Cattleya orchids are ones of the most beautiful plants – they have large and fragrant flowers. Some of them are floral emblems of countries – Cattleya trianae is a national flower of Colombia, Cattleya mossiae is a floral emblem of Venezuela. Cattleya orchids come in different colors, with most common – purple, lilac, white, red, yellow, orange, brown and there are rare blue varieties. Cattleya species (and its relatives – Brassavola, Laelia and Sophronitis, which are widely used in Cattleya intergeneric hybridization) all comes from Americas – mostly from Southern America.
Types of Cattleyas
They are epiphytes and lithophytes and grow in dry conditions. Some species even grow on cacti. They can be divided into unifoliate or one-leaved and bifoliate or two-leaved species. The species of the first group usually have few large, showy and fragrant flowers (Cattleya labiatae group – Cattleya dowiana, Cattleya gaskelliana, Cattleya labiata, Cattleya lawrenceana, Cattleya lueddemanniana, Cattleya maxima, Cattleya mossiae, Cattleya percivaliana, Cattleya rex, Cattleya schroederae, Cattleya trianae, Cattleya warneri and Cattleya warscewiczii). Bifoliate Cattleya species have smaller flowers (but at greater number – up to fifteen). All Cattleyas are sympodial orchids with pseudobulbs, one pseudobulb flowers only one time.
How to grow Cattleyas
Cattleyas require high light levels – 2000 to 3000 foot candles. Unifoliate Cattleyas require more sun than bifoliate Cattleyas species. A potting mixture should be well-drained without components with high water capacity – no sphagnum, cocoa chips, and peat moss. The Only medium of large bark, epi web and other material with low water capacity should be used. The substrate should dry out between watering. Unifoliate Cattleya have very clearly visible growth periods. The first period is active growth when new growth on rhizome is clearly visible. At this time you should carefully increase watering and start using fertilizers with high nitrogen content. When new pseudobulb is formed and start becoming juicy, you should switch to fertilizers with high phosphorus and potassium content to stimulate buds formation. When the sheath is visible, you should slightly reduce watering and stop using fertilizers, as it can trigger new (and weaker) growth instead of buds formation. Then Cattleya blooms, and it is a good idea to slightly increase watering. After flowering, when plant became dormant, you should reduce watering to a minimal level (pseudobulbs can shiver slightly, but it’s OK) and wait for the next growth period, then the cycle starts again. Some unifoliate species of Cattleya have two dormancy periods. The first period begins before flowering, after a sheet is formed, and another one is after flowering. You should know that any watering or applied fertilizer at a wrong time (at dormancy, or at blossoms formation) could not only disrupt the buds formation, but also could cause root rot and plant death.
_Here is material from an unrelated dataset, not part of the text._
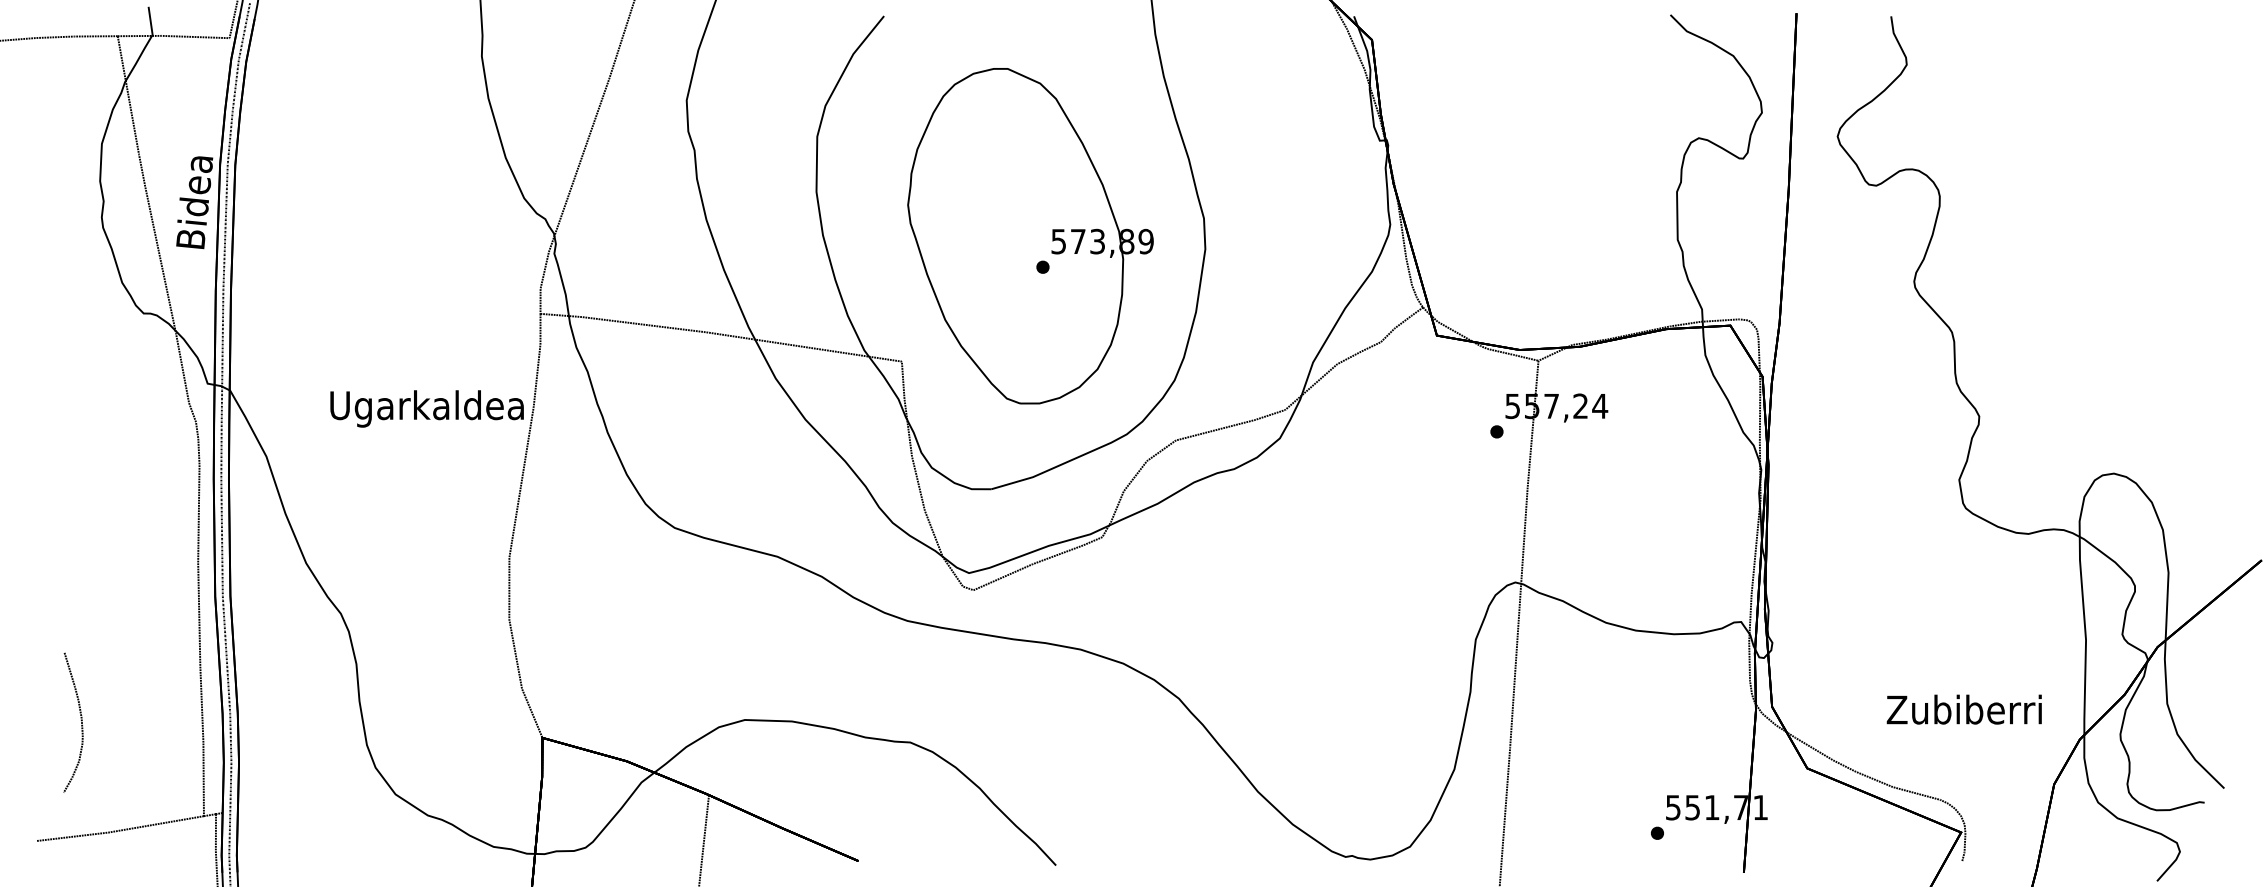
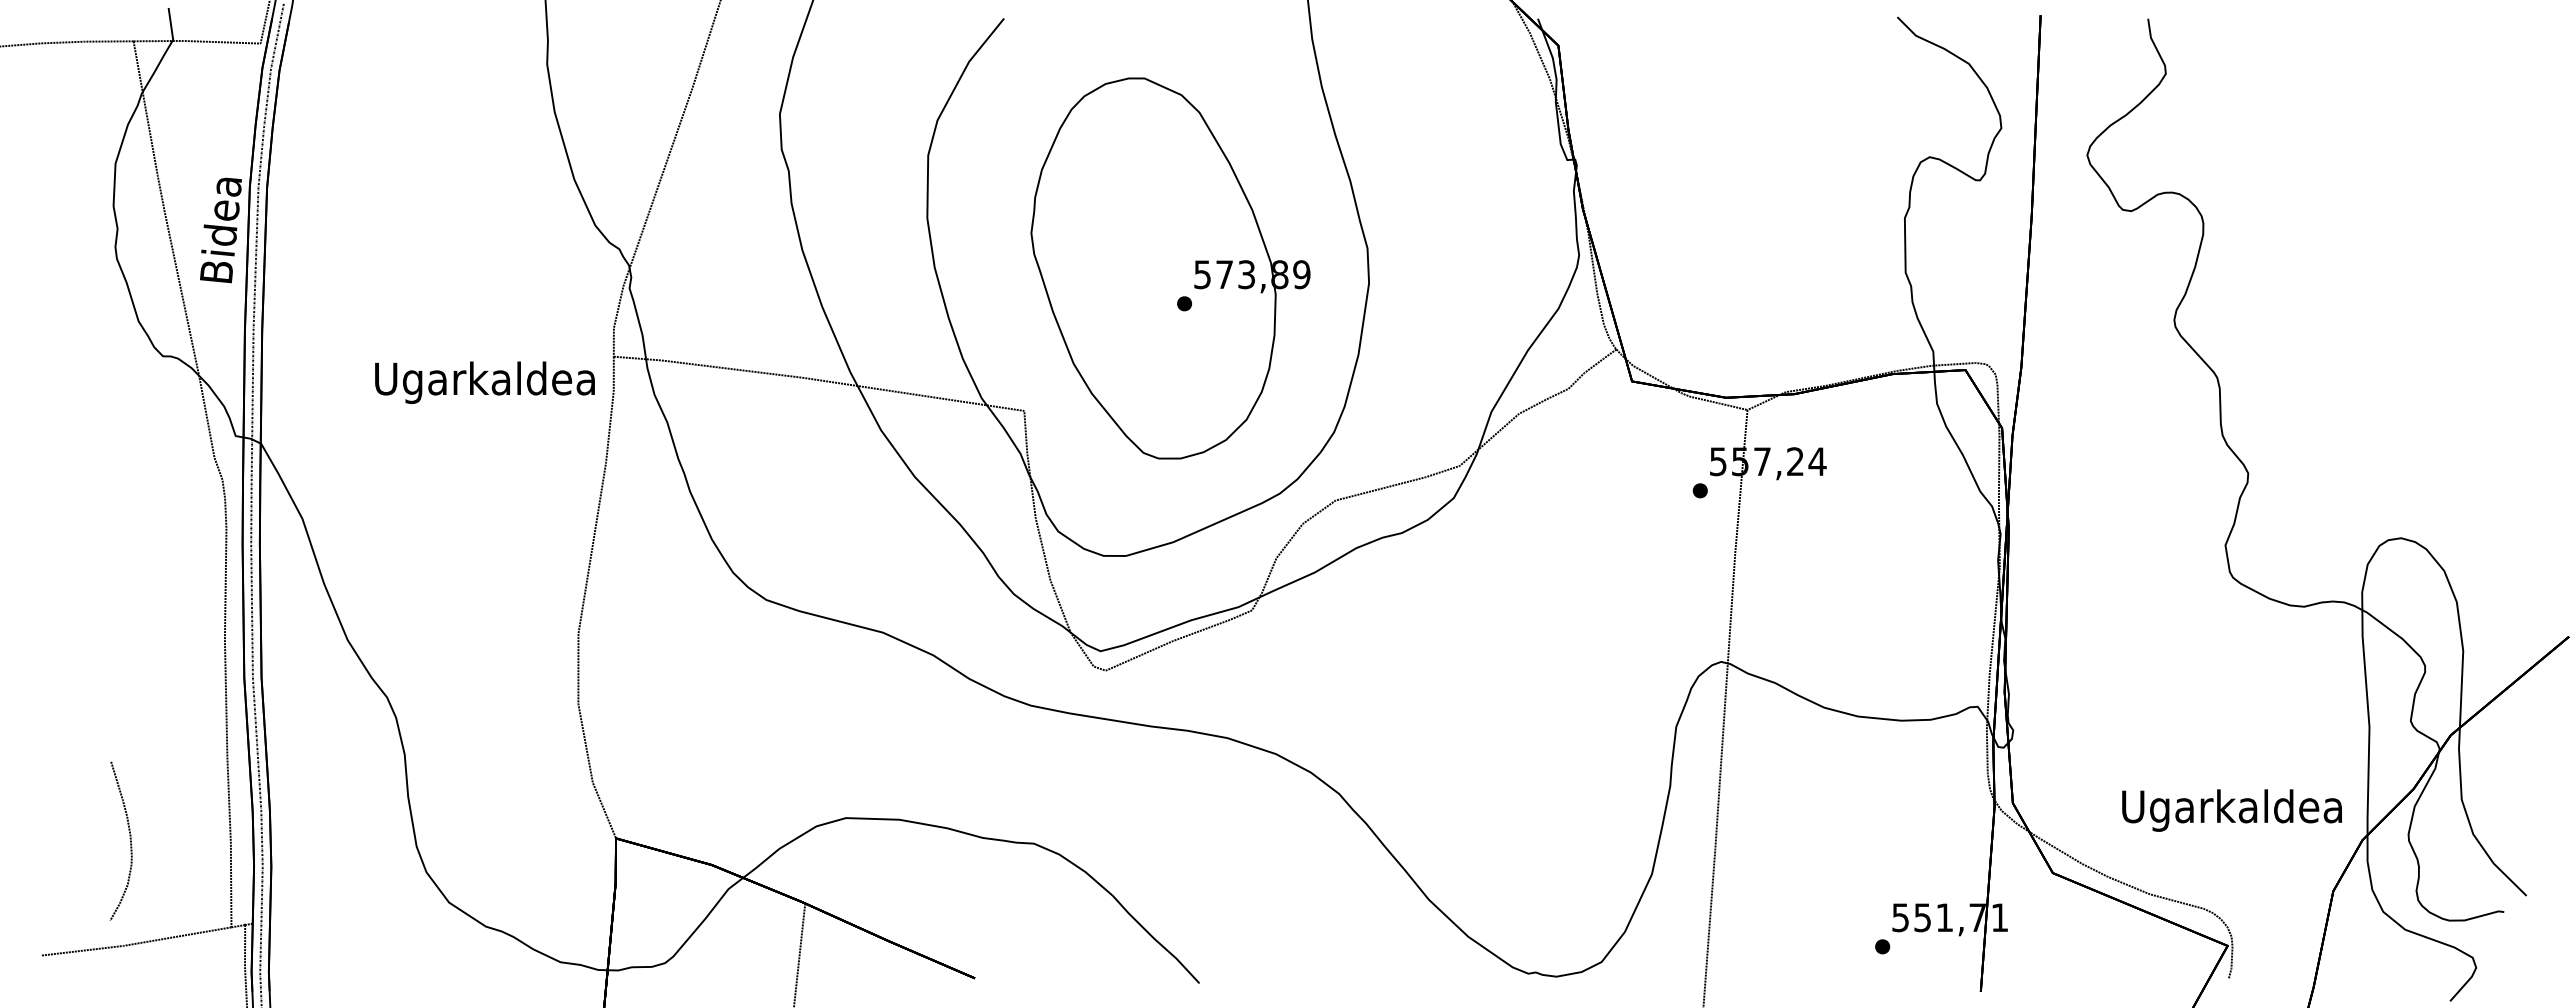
text: (426, 408) -> (484, 382), moved
text: (1964, 713) -> (2231, 810), Zubiberri -> Ugarkaldea
curve: (80, 720) -> (129, 838), moved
What’s about bifoliate Cattleyas? They have similar growth requirements, but they are easier to grow. They have also the growth period, flowering time and the dormancy, but they are not so salient. It would not be a drama if you accidently water them at a wrong time. Small bifoliate Cattleyas, such as Cattleya aclandiae, are better to grow mounted to slab. It reduces the chance of rotting and mimics their natural growth habit.
Hybrids and itergenerics are more easy to grow. If you are orchid beginner and want to buy some Cattieya plant, you should firstly try some intergenerics such as Potinara or Brassolaeliocattleya hybrids. They have more showy, bright and fragrant flowers with different shades of white, purple, red, orange, yellow, green and brown. They are rather easy to grow and bloom. Some of them bloom up to four times per a year instead of unifoliate species Cattleya, which bloom once a year in definite periods (that’s why sometimes they are called as Christmas Orchid, Easter Orchid, May Day Orchid – it reflects this characteristic). Also, some of these hybrids have rather big flowers with not so big leaves and pseudobulbs, that is also their advantage. Retailers always have wide spectra of cattleya orchids for sale, and most of them are intergeneric hybrids.
You can also grow hybrid Cattleyas on semi-hydroponics. Yes, Cattleyas prefer drier conditions and don’t seem very suitable for semi-hydroponics. But if it is done well, Cattleya can grow different kinds of roots – with less velamen and adapted to high humidity. Given the fact that there is no organic matter in semi-hydro and there is nothing for fungi to grow on and cause rotting, that’s why there is a very small chance that orchid roots will rot. However, you should understand that the solution for semi-hydro should be changed in different growth periods. When Cattleya starts to grow you need to feed it with more nitrogen, and when it starts to form buds – phosphorus and potassium should be applied. When Cattleya blooms, it is better to use clean water without fertilizer to prolong the blooming period.